Over 30 years ago Donna Haraway developed language for considering the inheritance of Western technoscience in ‘A Cyborg Manifesto’ (1990). The cyborg itself, a ‘condensed image of both imagination and material reality’ (Haraway 1990, 150), remains paradigmatic of a non-innocent engagement with the ills of its inheritance, in this case as the product of a militaristic and imperial legacy. For Haraway, the present and future of the cyborg are not pre-determined by its roots. Indeed, its origins are neither singular nor deterministic, but both partial and plural. Haraway's text invites readers to inhabit this subjectivity, to recognise themselves neither as innocent victims nor necessarily violent perpetrators of contemporary global conditions. Rather, a cyborg subjectivity builds from a world recognised as already a wreckage. Committed to ‘partiality, irony, intimacy, and perversity’, the cyborg is unfaithful to what it inherits (Haraway 1990, 150–51).

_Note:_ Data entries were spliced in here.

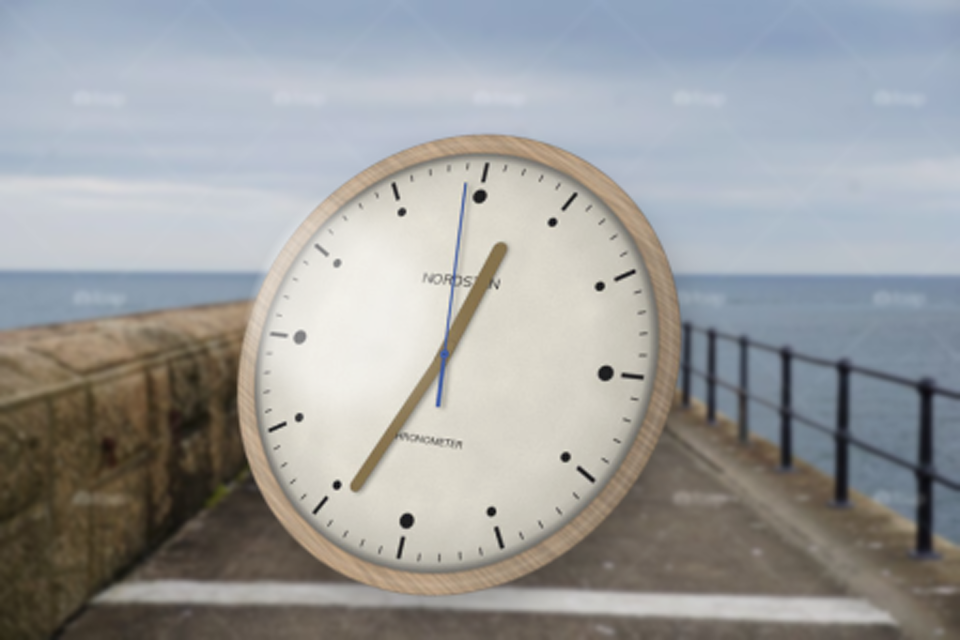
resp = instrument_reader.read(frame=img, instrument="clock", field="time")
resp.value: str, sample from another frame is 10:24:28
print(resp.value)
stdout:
12:33:59
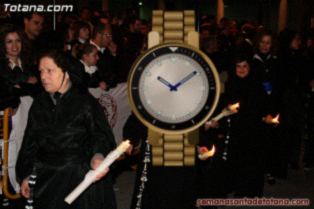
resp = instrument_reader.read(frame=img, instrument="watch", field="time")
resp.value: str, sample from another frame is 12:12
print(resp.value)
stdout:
10:09
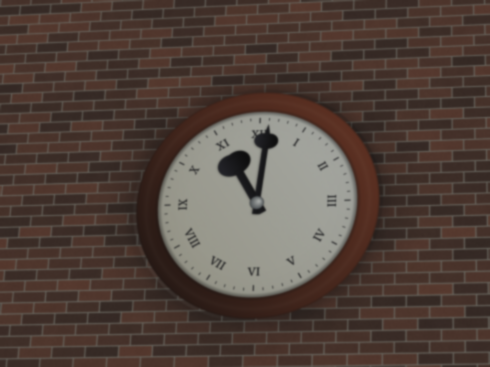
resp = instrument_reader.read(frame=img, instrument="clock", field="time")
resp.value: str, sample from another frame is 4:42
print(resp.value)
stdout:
11:01
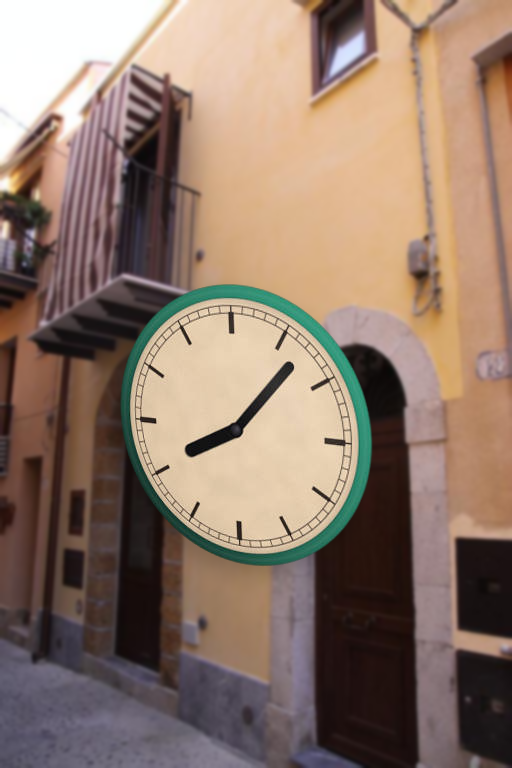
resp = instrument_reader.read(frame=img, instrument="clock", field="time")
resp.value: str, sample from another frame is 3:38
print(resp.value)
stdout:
8:07
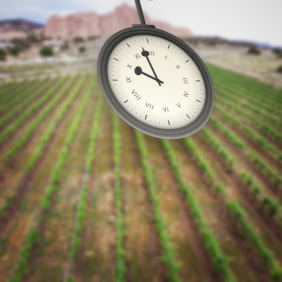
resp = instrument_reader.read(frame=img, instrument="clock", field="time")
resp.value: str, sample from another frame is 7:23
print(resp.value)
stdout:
9:58
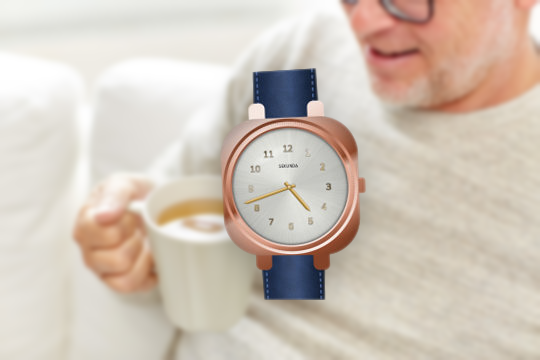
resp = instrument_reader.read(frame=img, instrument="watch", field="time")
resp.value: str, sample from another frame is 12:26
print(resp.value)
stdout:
4:42
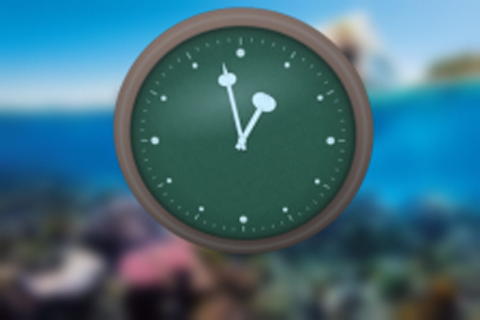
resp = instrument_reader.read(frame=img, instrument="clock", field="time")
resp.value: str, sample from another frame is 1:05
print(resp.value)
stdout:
12:58
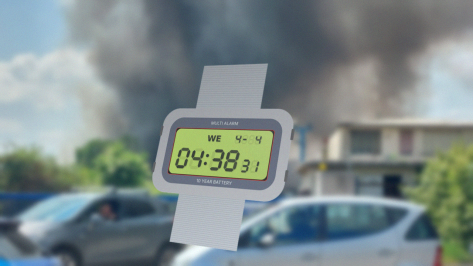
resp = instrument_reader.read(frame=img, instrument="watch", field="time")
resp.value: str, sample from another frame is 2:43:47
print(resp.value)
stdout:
4:38:31
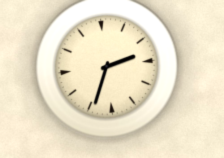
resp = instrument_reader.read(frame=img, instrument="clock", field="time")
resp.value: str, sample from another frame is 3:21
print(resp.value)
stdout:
2:34
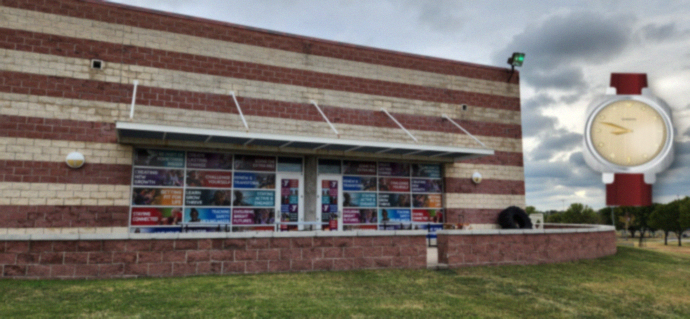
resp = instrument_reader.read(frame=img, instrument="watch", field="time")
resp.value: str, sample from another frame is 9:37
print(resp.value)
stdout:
8:48
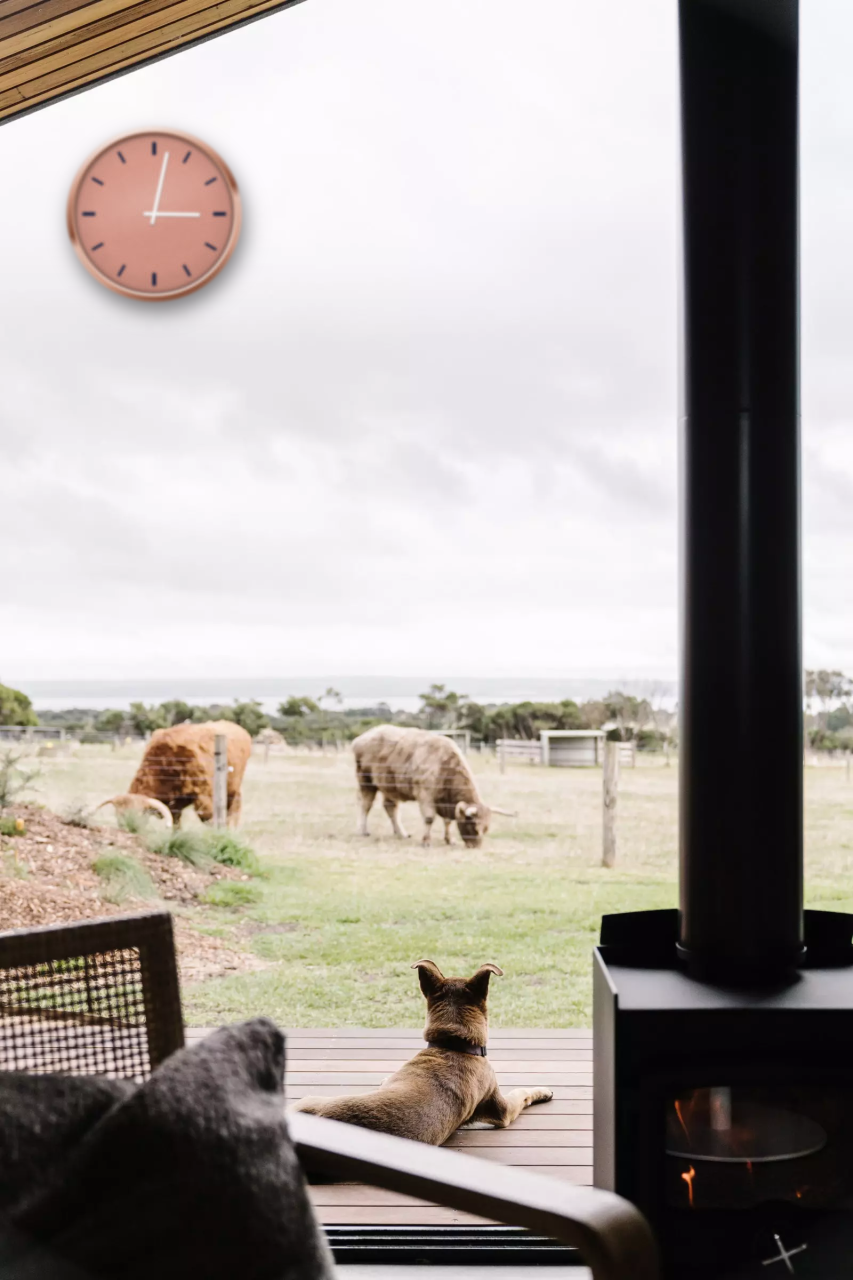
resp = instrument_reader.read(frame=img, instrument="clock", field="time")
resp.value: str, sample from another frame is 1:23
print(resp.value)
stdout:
3:02
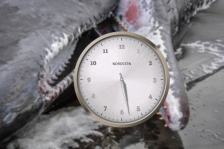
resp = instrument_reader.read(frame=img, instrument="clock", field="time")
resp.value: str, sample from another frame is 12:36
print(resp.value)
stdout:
5:28
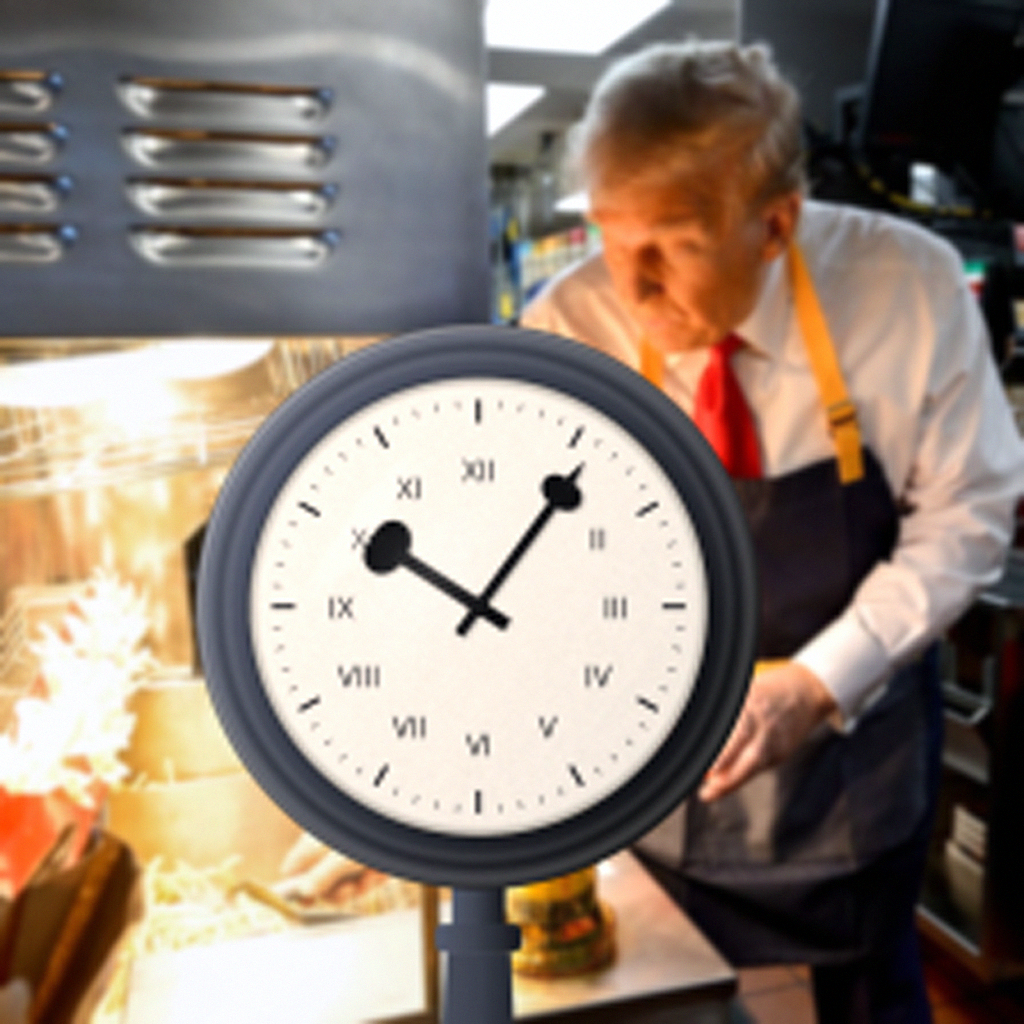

The partiality of Haraway's cyborg is, of course, rooted in her own geographic positionality in the affluent West. From the perspective of anti-colonial thought and the spatial and racial history of the Caribbean, Sylvia Wynter has similarly written of human subjectivities that are both conditioned by and exceed the narratives of Enlightenment science. Wynter's stories and essays highlight the active interplay of matter and storytelling. As she writes, humans are a ‘storytelling species’ as well as biological entities; like Haraway's cyborg, Wynter's human is both partial and plural. But if Haraway's goal as a cyborg is to be unfaithful to her origins as a biologist and progeny of the US Imperialism, Wynter crafts a subjective position that is ever more faithful to the uprooted, enslaved and colonised histories that make up the Caribbean. She does not aim to betray or ironically uptake her ancestry, but to embrace what she often refers to as a ‘demonic’ perspective born of the ‘ex-slave archipelago’ (McKittrick 2015, 2). Writing in conversation with Wynter as well as other anti-colonial and black studies scholars like Hortense Spillers, Katherine McKittrick suggests that a liberatory inquiry must start with just such a ‘disobedient relationality that always questions, and thus is not beholden to, normative academic logics’ (45). Such an inquiry, for McKittrick, requires methods that move across disciplines and towards what Édouard Glissant referred to as ‘an unknown that does not terrify’ (ibid.).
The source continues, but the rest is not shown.